While well intervention spending has been hit harder than average industry cuts, the opportunities are still there to be had, not least from mature North Sea assets, delegates at Offshore Network’s Offshore Well Intervention Europe Conference heard this morning.
But, companies need to have the right attitude, processes and resources in place to get what could be double digit percentage increases in production that could be achieved. They also need to increase well intervention intensity and use a broad range of tools to benefit the most, says Dan Cole, General Manager, Energy Insights, McKinsey & Company. Setting out the industry context, Cole says: “We have been at $50/bbl or so for a year, more or less, and there are signs investment is starting to pick up. But it is hard to ignore the backdrop. A third of the cost has been taken out of the sector since its peak in 2014. Spending levels are the same as they were seven years ago. North Sea well maintenance spending has seen an even greater decrease, down 43%, from $1.3 billion in 2014*. Could it be the opportunity is not there? Absolutely not.”
To see what exactly the opportunity is, McKinsey looked at various metrics. One was the number of shut-in wells, relative to their maturity, measured by water cut. “There are more shut-in wells as fields become more depleted and have higher water cut,” he says. “One in five depleted wells are shut-in, some permanently. But if some could be restored to a level similar to [comparable] onstream wells, you could very quickly get some good production numbers. From a rough calculation, you could get to a couple of hundred thousand barrels of oil equivalent a day production [across the North Sea].”
Another metric McKinsey looked at was production losses, i.e. maximum production capacity compared with actual production. The losses are split into two categories: reservoirs losses, i.e. where a well is not producing as expected, maybe due to mechanical impairment, sand inflow, lack of pressure support, etc.; and losses incurred due to well work, i.e. testing and intervention work.
“From 2008-12, the amount of losses incurred increased year on year and peaked in 2012 (partly driven by the Elgin Franklin well control incident),” Cole says. “Since then, every year has seen fewer losses. The share of the losses has also moved from reservoir losses to losses due to well work [i.e. testing and intervention work], which is encouraging to see.”
The industry also knows more now about what better well work and reservoir management looks like, through more experience and benchmarking. Examples can be given which show that when two operators with similar assets are compared, the one which performs more interventions and with a wider range of intervention tools and techniques sees greater production increases than the other.

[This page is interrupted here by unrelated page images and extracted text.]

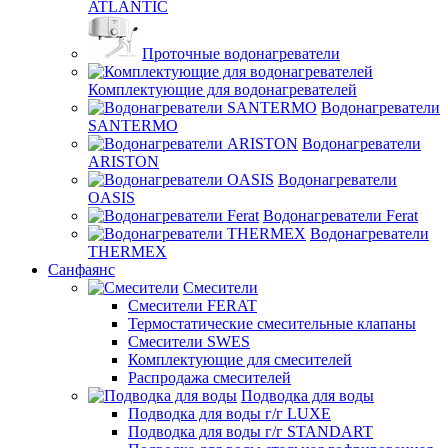
ATLANTIC
Проточные водонагреватели
Комплектующие для водонагревателей
Водонагреватели
SANTERMO
Водонагреватели
ARISTON
Водонагреватели
OASIS
Водонагреватели Ferat
Водонагреватели
THERMEX
Санфаянс
Смесители
Смесители FERAT
Термостатические смесительные клапаны
Смесители SWES
Комплектующие для смесителей
Распродажа смесителей
Подводка для воды
Подводка для воды г/г LUXE
Подводка для воды г/г STANDART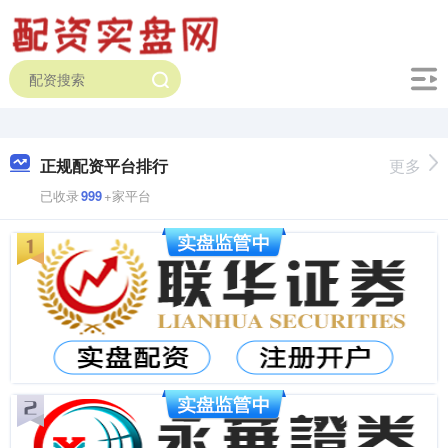
正规配资平台排行
更多
已收录
999
+家平台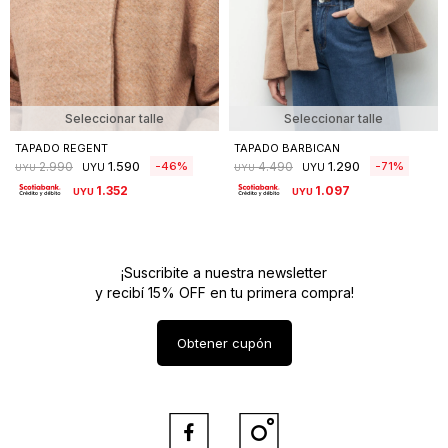
Seleccionar talle
Seleccionar talle
TAPADO REGENT
TAPADO BARBICAN
1.590
1.290
46
71
2.990
4.490
UYU
UYU
UYU
UYU
1.352
1.097
UYU
UYU
¡Suscribite a nuestra newsletter
y recibí 15% OFF en tu primera compra!
Obtener cupón

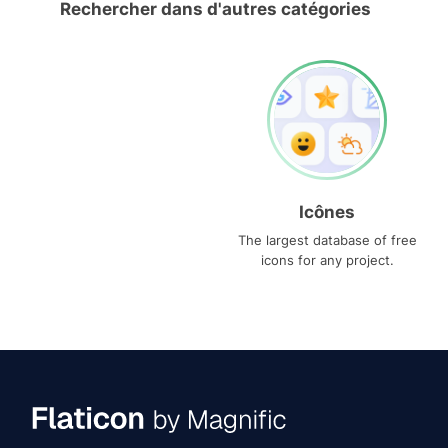
Rechercher dans d'autres catégories
Icônes
The largest database of free
icons for any project.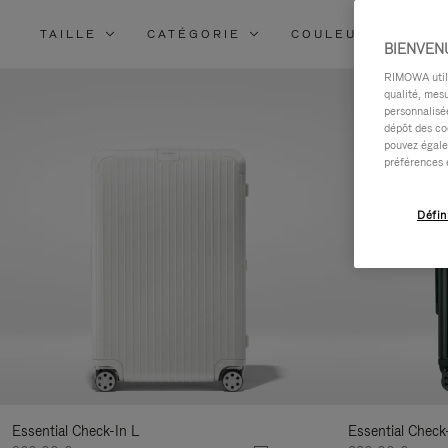
TAILLE
CATÉGORIE
COULEUR
MA
BIENVEN
RIMOWA utilis
qualité, mesu
personnalisée
dépôt des co
pouvez égale
préférences 
Défin
Essential Check-In L
Essential Check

McKinsey compared two such operators, one who intervened in one in 15 wells and the other one in three. The second had 9-10% increase in production, compared with 2% on the first. “Consistently, operators with higher levels of intervention and production use a broader range of intervention tools,” says Cole. “Add a broader range of tools and more intensive intervention levels drives overall better performance around well intervention and reservoir management.”
By seeking additional recovery, restoring shut-in wells, improving reservoir management, increasing the ratio of water injection and doing infill drilling (increasing the number of wells per reservoir), could bring $70-350 million additional returns in the first year, says Cole, according to studies by McKinsey. Cole says he’s been talking to operators recently which have been getting 5-7% increases from wells that are years and even months from their cessation of production date.

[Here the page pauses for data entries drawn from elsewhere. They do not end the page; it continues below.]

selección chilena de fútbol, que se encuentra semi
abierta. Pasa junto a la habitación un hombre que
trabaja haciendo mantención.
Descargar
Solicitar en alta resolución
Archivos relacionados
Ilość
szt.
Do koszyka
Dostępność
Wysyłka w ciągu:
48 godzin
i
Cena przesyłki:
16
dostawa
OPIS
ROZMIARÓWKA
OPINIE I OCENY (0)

Previous work the firm has done has shown that well intervention can give higher – and faster – rates of return on investment. “We found, as a portfolio activity, intervention stacked up very well against drilling on payback time and also on over all returns, at about 1.5 X better then drilling,” Cole says.
McKinsey has also looked at the difference between companies with successful intervention programs and those that are less successful. “Typically, the difference between the good and the not so good are; differences in technical system, i.e. the process side; the organisation and how it is organised; and the philosophy or attitudes towards the activity,” Cole says. “Making sure there is a process in place, identifying the opportunities and getting them through the operation, performance tracking and a good way to transfer knowledge between jobs that go well and those that fail,” all help to put the process in place, he says. “It also matters, having an organisation lined up around this and you need clear responsibilities, key performance indicators and targets as resources – cash and capability. It is also important that they [decision makers] understand this is a core part of the business and considered at the top level. We know some interventions fail and some are extremely successful. The success rate overall is more than 50%, but people remember the ones that fail. That needs to be challenged.” Poor plant reliability and poor execution of interventions also results in poor performance in this area he says. “To get this activity humming, you need all of the cogs to work,” he says. The North Sea industry could also learn from outside Europe, including the way onshore North America operators “ruthlessly” approach their wells.
Offshore Network’s event, being held in Aberdeen, continues today and tomorrow.
*Based on data from across 50 assets in the Norwegian, UK and Danish sectors of the North Sea.